On the other hand, he was able to pass a budget with the support of King and many conservative members.

House Majority Leader Eric Cantor (R-Va.) last week put out an agenda that includes spending bills, final action on a water resources bill important to Iowa voters, anti-sex trafficking measures, a high-profile contempt charge against a former IRS official and other measures that shouldn’t cause fissures in the Republican ranks.

The House will be in session for parts of three more weeks in May, three weeks in June, four in July and three in September and early October. Lawmakers will spend most of their time working on the annual spending bills and taking votes designed to help Republicans on election day.

Immigration reform doesn’t fit the bill and that parrot is dead, for now.
***

Another round of anti-ethanol advertisements is running in publications like Politico, which are well read in Washington, D.C., policy-making circles.

A group called Smarter Fuel Future is running print and online ads that link ethanol to engine damage and attribute a string of ills to the Renewable Fuel Standard.

The group is an alliance of petroleum, marine engine and food groups. It charges that the RFS leads to environmental harm and worsening global hunger, as well as engine damage.

The ads come as the U.S. Environmental Protection Agency nears a decision on this year’s ethanol mandate under the RFS.

EPA’s initial proposal would drastically cut back ethanol production from last year’s levels, stunning the renewable fuels industry and its supporters in Congress.

But according to reports in the agricultural and environmental trade press, EPA Administrator Gina McCarthy is signaling that the numbers will be adjusted, at least somewhat, in favor of ethanol producers. She has said increased demand for gasoline could allow the agency to raise the target for ethanol.
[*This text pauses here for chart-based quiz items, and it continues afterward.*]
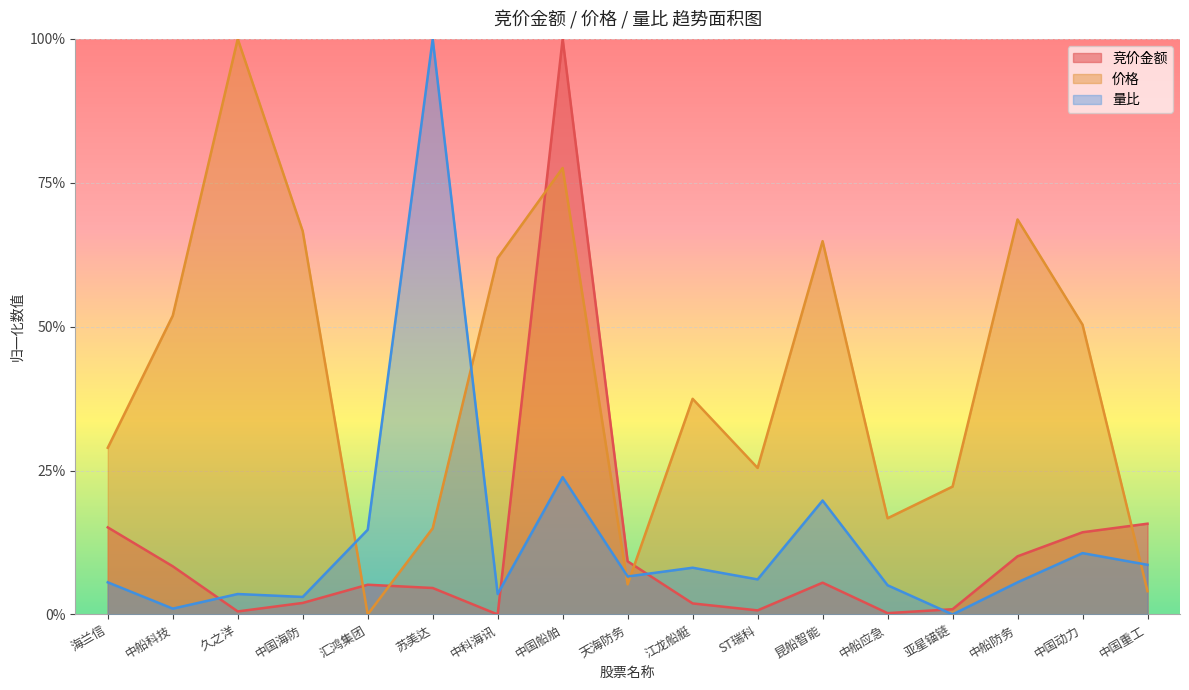

Reading right to left, list all the values displayed in this chart.

竞价金额: 0.2	0.1	0.1	0.0	0.0	0.1	0.0	0.0	0.1	1.0	0.0	0.0	0.1	0.0	0.0	0.1	0.2
价格: 0.0	0.5	0.7	0.2	0.2	0.6	0.3	0.4	0.1	0.8	0.6	0.1	0.0	0.7	1.0	0.5	0.3
量比: 0.1	0.1	0.1	0.0	0.1	0.2	0.1	0.1	0.1	0.2	0.0	1.0	0.1	0.0	0.0	0.0	0.1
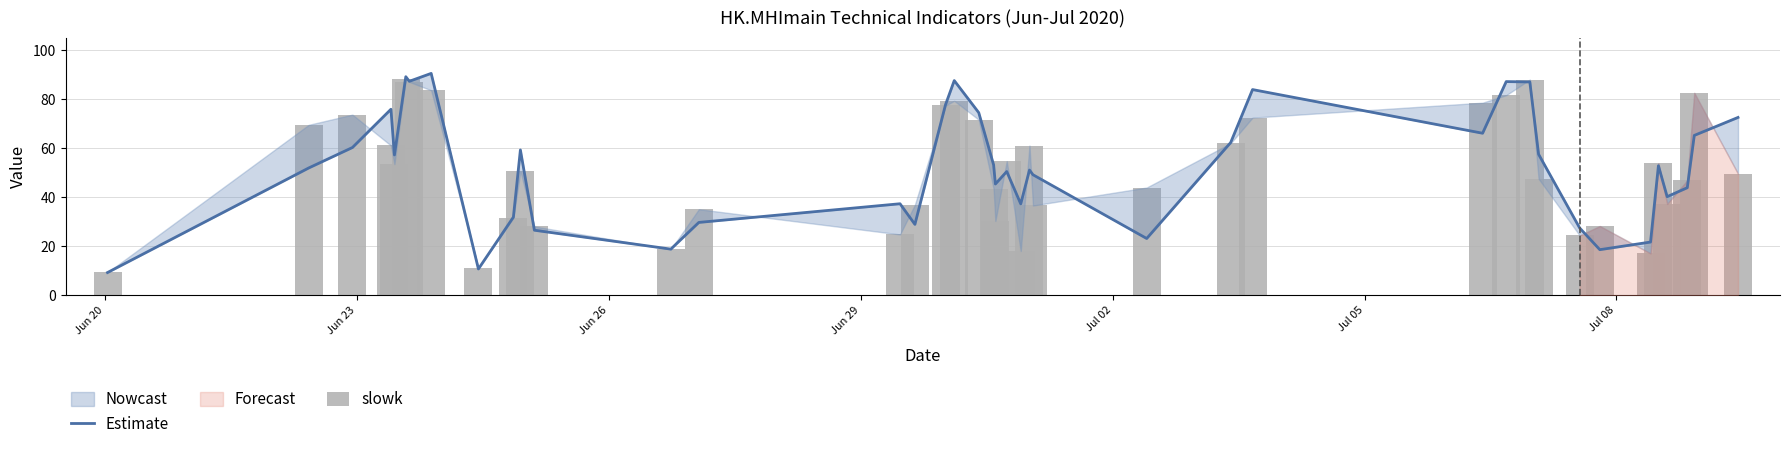

Is it true that slowk equals 4.0 at 34?

False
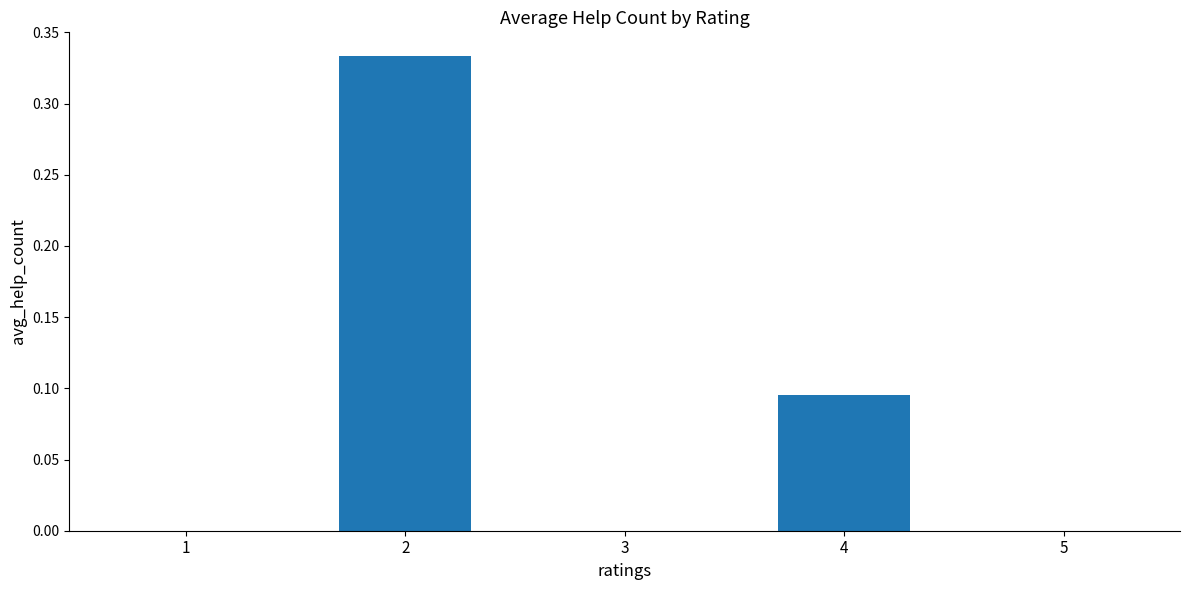

Count the number of data series in this chart.

1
Agriculture Secretary Tom Vilsack has been advocating for EPA to reconsider the initial decision both publicly and within the administration, according to reports.

King in late January wrote to McCarthy expressing his “serious concerns” and asking EPA to “reinstate the 18.5 billion gallon requirement for total renewable fuels.”

This was the first time King has communicated with the agency on RFS issues, according to EPA records.

An EPA decision is expected in June.

In the meantime, the oil industry and the Smarter Fuel Future coalition appear to be pumping serious money into their anti-RFS campaign.

Ethanol’s friends on Capitol Hill should be on high alert.